Start of Records

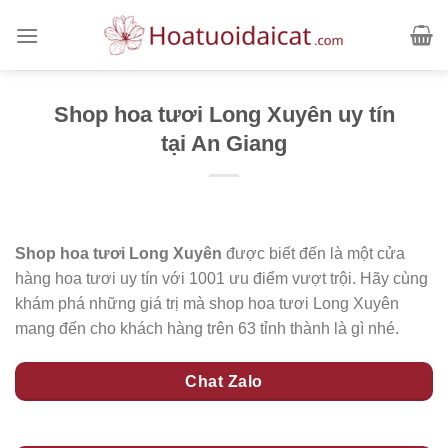
Skip
to
content
Shop hoa tươi Long Xuyên uy tín
tại An Giang
Shop hoa tươi Long Xuyên
được biết đến là một cửa
hàng hoa tươi uy tín với 1001 ưu điểm vượt trội. Hãy cùng
khám phá những giá trị mà shop hoa tươi Long Xuyên
mang đến cho khách hàng trên 63 tỉnh thành là gì nhé.
Chat Zalo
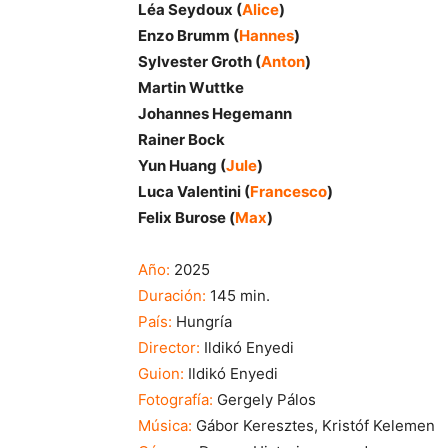
Léa Seydoux (
Alice
)
Enzo Brumm (
Hannes
)
Sylvester Groth (
Anton
)
Martin Wuttke
Johannes Hegemann
Rainer Bock
Yun Huang (
Jule
)
Luca Valentini (
Francesco
)
Felix Burose (
Max
)
Año:
2025
Duración:
145 min.
País:
Hungría
Director:
Ildikó Enyedi
Guion:
Ildikó Enyedi
Fotografía:
Gergely Pálos
Música:
Gábor Keresztes, Kristóf Kelemen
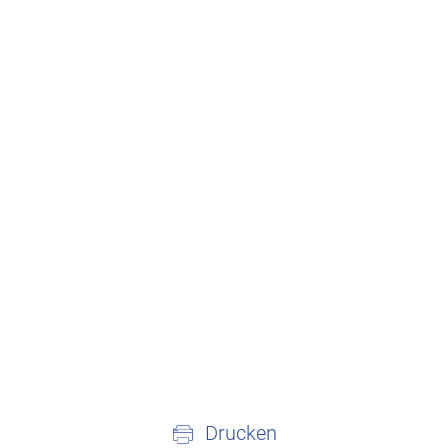
Drucken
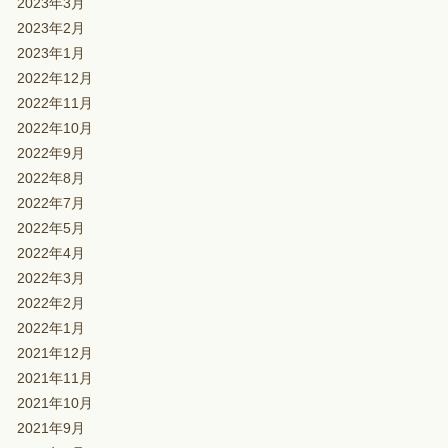
2023年3月
2023年2月
2023年1月
2022年12月
2022年11月
2022年10月
2022年9月
2022年8月
2022年7月
2022年5月
2022年4月
2022年3月
2022年2月
2022年1月
2021年12月
2021年11月
2021年10月
2021年9月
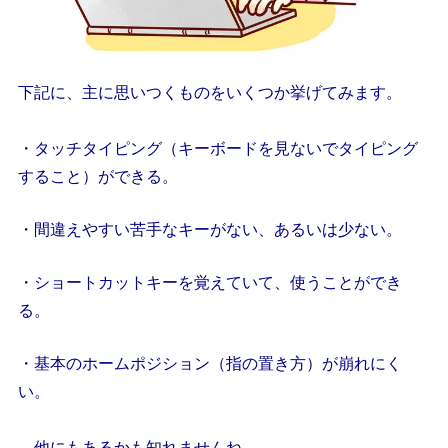
下記に、主に思いつくものをいくつか挙げてみます。
・タッチタイピング（キーボードを見ないでタイピング
すること）ができる。
・間違えやすい苦手なキーがない、あるいは少ない。
・ショートカットキーを覚えていて、使うことができ
る。
・基本のホームポジション（指の置き方）が崩れにく
い。
他にもあるかも知れませんね。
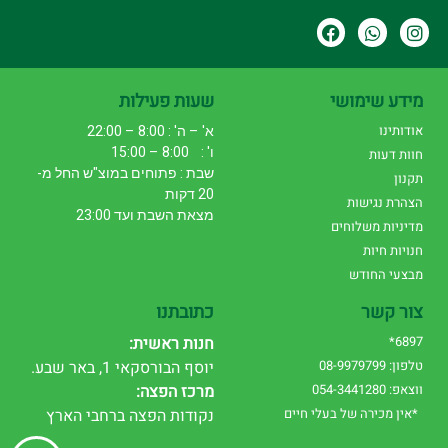
מידע שימושי
שעות פעילות
אודותינו
א' – ה' : 8:00 – 22:00
ו' : 8:00 – 15:00
חוות דעות
שבת : פתוחים במוצ"ש החל מ-
תקנון
20 דקות
הצהרת נגישות
מצאת השבת ועד 23:00
מדיניות משלוחים
חנויות חיות
מבצעי החודש
צור קשר
כתובתנו
6897*
חנות ראשית:
טלפון: 08-9979799
יוסף הבורסקאי 1, באר שבע.
ווצאפ: 054-3441280
מרכז הפצה:
*אין מכירה של בעלי חיים
נקודות הפצה ברחבי הארץ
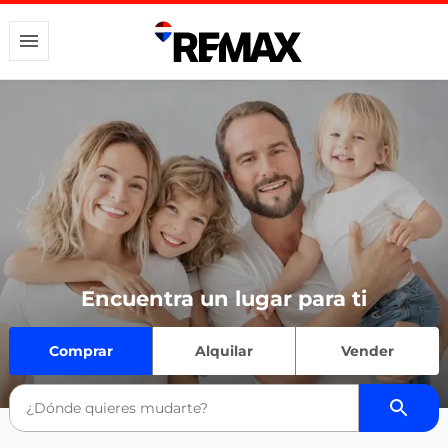
Encuentra un lugar para ti
Comprar
Alquilar
Vender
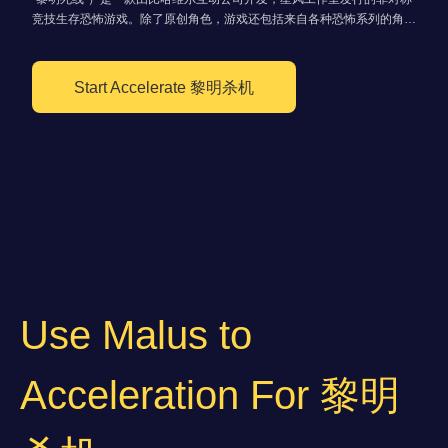
竞技生存恐怖游戏。除了原创角色，游戏还包括来自各种恐怖系列的角
色，例如《月光光心慌慌系列》、《求生之路系列》、《德州电锯杀人狂
系列》、《猛鬼街系列》、《夺魂锯系列》、《鬼玩人系列》、《欢乐世
界》、《鬼面杀手》、《怪奇物语》、《寂静岭系列》、《墓穴电视》、
Start Accelerate 黎明杀机
《生化危机系列》、《养鬼吃人系列》、《环界系列》、《荣耀战魂》。
Use Malus to
Acceleration For 黎明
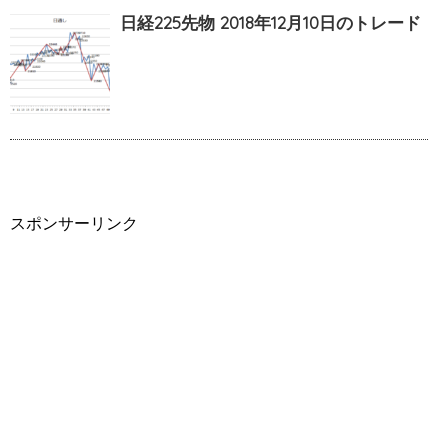
日経225先物 2018年12月10日のトレード
スポンサーリンク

End of Records

Rewrite the text of all the records above with "Drucken" changed to "Print" and every other line unaltered. Leave the pictures out of your answer.

Skip
to
content
Shop hoa tươi Long Xuyên uy tín
tại An Giang
Shop hoa tươi Long Xuyên
được biết đến là một cửa
hàng hoa tươi uy tín với 1001 ưu điểm vượt trội. Hãy cùng
khám phá những giá trị mà shop hoa tươi Long Xuyên
mang đến cho khách hàng trên 63 tỉnh thành là gì nhé.
Chat Zalo
Léa Seydoux (
Alice
)
Enzo Brumm (
Hannes
)
Sylvester Groth (
Anton
)
Martin Wuttke
Johannes Hegemann
Rainer Bock
Yun Huang (
Jule
)
Luca Valentini (
Francesco
)
Felix Burose (
Max
)
Año:
2025
Duración:
145 min.
País:
Hungría
Director:
Ildikó Enyedi
Guion:
Ildikó Enyedi
Fotografía:
Gergely Pálos
Música:
Gábor Keresztes, Kristóf Kelemen
Print
2023年3月
2023年2月
2023年1月
2022年12月
2022年11月
2022年10月
2022年9月
2022年8月
2022年7月
2022年5月
2022年4月
2022年3月
2022年2月
2022年1月
2021年12月
2021年11月
2021年10月
2021年9月
下記に、主に思いつくものをいくつか挙げてみます。
・タッチタイピング（キーボードを見ないでタイピング
すること）ができる。
・間違えやすい苦手なキーがない、あるいは少ない。
・ショートカットキーを覚えていて、使うことができ
る。
・基本のホームポジション（指の置き方）が崩れにく
い。
他にもあるかも知れませんね。
מידע שימושי
שעות פעילות
אודותינו
א' – ה' : 8:00 – 22:00
ו' : 8:00 – 15:00
חוות דעות
שבת : פתוחים במוצ"ש החל מ-
תקנון
20 דקות
הצהרת נגישות
מצאת השבת ועד 23:00
מדיניות משלוחים
חנויות חיות
מבצעי החודש
צור קשר
כתובתנו
6897*
חנות ראשית:
טלפון: 08-9979799
יוסף הבורסקאי 1, באר שבע.
ווצאפ: 054-3441280
מרכז הפצה:
*אין מכירה של בעלי חיים
נקודות הפצה ברחבי הארץ
Encuentra un lugar para ti
Comprar
Alquilar
Vender
竞技生存恐怖游戏。除了原创角色，游戏还包括来自各种恐怖系列的角
色，例如《月光光心慌慌系列》、《求生之路系列》、《德州电锯杀人狂
系列》、《猛鬼街系列》、《夺魂锯系列》、《鬼玩人系列》、《欢乐世
界》、《鬼面杀手》、《怪奇物语》、《寂静岭系列》、《墓穴电视》、
Start Accelerate 黎明杀机
《生化危机系列》、《养鬼吃人系列》、《环界系列》、《荣耀战魂》。
Use Malus to
Acceleration For 黎明
日経225先物 2018年12月10日のトレード
スポンサーリンク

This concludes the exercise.